*Task statement*. Transcribe each record exactly. Omit the pictures.

*Source information*.
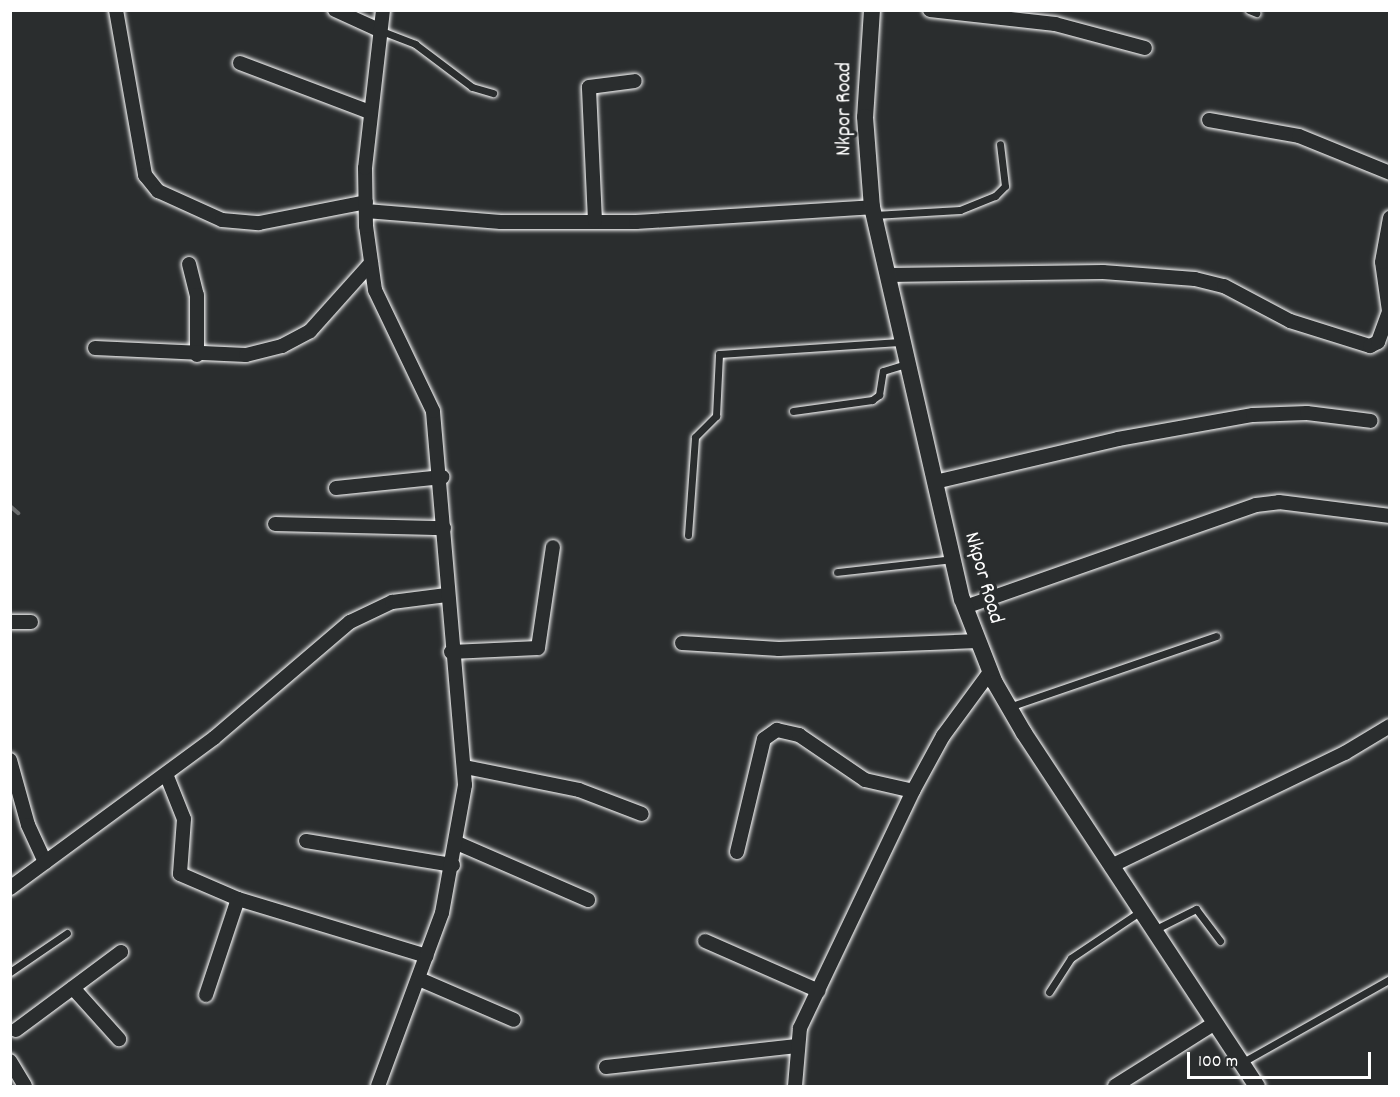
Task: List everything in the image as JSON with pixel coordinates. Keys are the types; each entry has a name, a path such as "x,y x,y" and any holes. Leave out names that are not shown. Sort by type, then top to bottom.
{"street":[{"path":"116,10 145,175 158,191 222,219 259,223 366,206 501,222 873,211"},
{"path":"335,10 379,30"},
{"path":"378,1086 427,957 453,865 465,767 451,652 442,477 433,411 415,366 388,324 371,263 366,206 370,112 383,10"},
{"name":"Nkpor Road","path":"872,10 865,117 873,211 888,274 900,342 935,482 951,559 965,607 990,672 1009,707 1153,931 1257,1086"},
{"path":"930,10 1055,24 1145,48"},
{"path":"240,63 370,112"},
{"path":"595,221 589,87 636,81"},
{"path":"1209,120 1299,136 1389,173"},
{"path":"888,274 1102,272 1195,279 1224,286 1290,321 1370,346 1378,342 1389,311 1382,262 1389,218"},
{"path":"95,348 197,355 246,355 301,336 337,306 371,263"},
{"path":"189,264 198,304 197,355"},
{"path":"935,482 1119,439 1252,415 1307,413 1371,421"},
{"path":"336,488 442,477"},
{"path":"965,607 1256,505 1279,502 1389,516"},
{"path":"275,524 444,528"},
{"path":"451,652 538,648 553,548"},
{"path":"10,888 166,774 350,622 392,602 447,595"},
{"path":"10,622 32,622"},
{"path":"682,643 779,649 978,641"},
{"path":"795,1086 797,1046 819,991 913,791 943,736 990,672"},
{"path":"1111,866 1345,753 1389,726"},
{"path":"736,852 764,738 777,730 799,735 865,780 913,791"},
{"path":"10,760 28,825 45,862"},
{"path":"465,767 579,789 642,814"},
{"path":"166,774 184,819 180,874 238,899 427,957"},
{"path":"306,841 453,865"},
{"path":"457,843 588,900"},
{"path":"206,995 238,899"},
{"path":"705,941 819,991"},
{"path":"12,1029 122,952"},
{"path":"419,979 514,1020"},
{"path":"73,988 119,1039"},
{"path":"1115,1086 1215,1023"},
{"path":"606,1067 797,1046"},
{"path":"10,1061 25,1086"}],"lane":[{"path":"379,30 415,44 472,87 493,93"},
{"path":"873,211 960,210 995,196 1005,186 1000,144"},
{"path":"688,535 695,437 716,416 719,354 900,342"},
{"path":"793,411 872,400 879,395 883,371 906,364"},
{"path":"837,572 951,559"},
{"path":"1009,707 1216,636"},
{"path":"1153,931 1196,909 1220,941"},
{"path":"1049,992 1071,958 1141,911"},
{"path":"10,972 67,933"},
{"path":"1241,1063 1389,979"}],"waterway":[{"path":"10,506 18,513"}]}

*Solution*.
Task: List everything in the image as JSON with pixel coordinates. Keys are the types; each entry has a name, a path such as "x,y x,y" and any holes. Leave out names that are not shown. Sort by type, then top to bottom.
{"street":[{"path":"116,10 145,175 158,191 222,219 259,223 366,206 501,222 873,211"},
{"path":"335,10 379,30"},
{"path":"378,1086 427,957 453,865 465,767 451,652 442,477 433,411 415,366 388,324 371,263 366,206 370,112 383,10"},
{"name":"Nkpor Road","path":"872,10 865,117 873,211 888,274 900,342 935,482 951,559 965,607 990,672 1009,707 1153,931 1257,1086"},
{"path":"930,10 1055,24 1145,48"},
{"path":"240,63 370,112"},
{"path":"595,221 589,87 636,81"},
{"path":"1209,120 1299,136 1389,173"},
{"path":"888,274 1102,272 1195,279 1224,286 1290,321 1370,346 1378,342 1389,311 1382,262 1389,218"},
{"path":"95,348 197,355 246,355 301,336 337,306 371,263"},
{"path":"189,264 198,304 197,355"},
{"path":"935,482 1119,439 1252,415 1307,413 1371,421"},
{"path":"336,488 442,477"},
{"path":"965,607 1256,505 1279,502 1389,516"},
{"path":"275,524 444,528"},
{"path":"451,652 538,648 553,548"},
{"path":"10,888 166,774 350,622 392,602 447,595"},
{"path":"10,622 32,622"},
{"path":"682,643 779,649 978,641"},
{"path":"795,1086 797,1046 819,991 913,791 943,736 990,672"},
{"path":"1111,866 1345,753 1389,726"},
{"path":"736,852 764,738 777,730 799,735 865,780 913,791"},
{"path":"10,760 28,825 45,862"},
{"path":"465,767 579,789 642,814"},
{"path":"166,774 184,819 180,874 238,899 427,957"},
{"path":"306,841 453,865"},
{"path":"457,843 588,900"},
{"path":"206,995 238,899"},
{"path":"705,941 819,991"},
{"path":"12,1029 122,952"},
{"path":"419,979 514,1020"},
{"path":"73,988 119,1039"},
{"path":"1115,1086 1215,1023"},
{"path":"606,1067 797,1046"},
{"path":"10,1061 25,1086"}],"lane":[{"path":"379,30 415,44 472,87 493,93"},
{"path":"873,211 960,210 995,196 1005,186 1000,144"},
{"path":"688,535 695,437 716,416 719,354 900,342"},
{"path":"793,411 872,400 879,395 883,371 906,364"},
{"path":"837,572 951,559"},
{"path":"1009,707 1216,636"},
{"path":"1153,931 1196,909 1220,941"},
{"path":"1049,992 1071,958 1141,911"},
{"path":"10,972 67,933"},
{"path":"1241,1063 1389,979"}],"waterway":[{"path":"10,506 18,513"}]}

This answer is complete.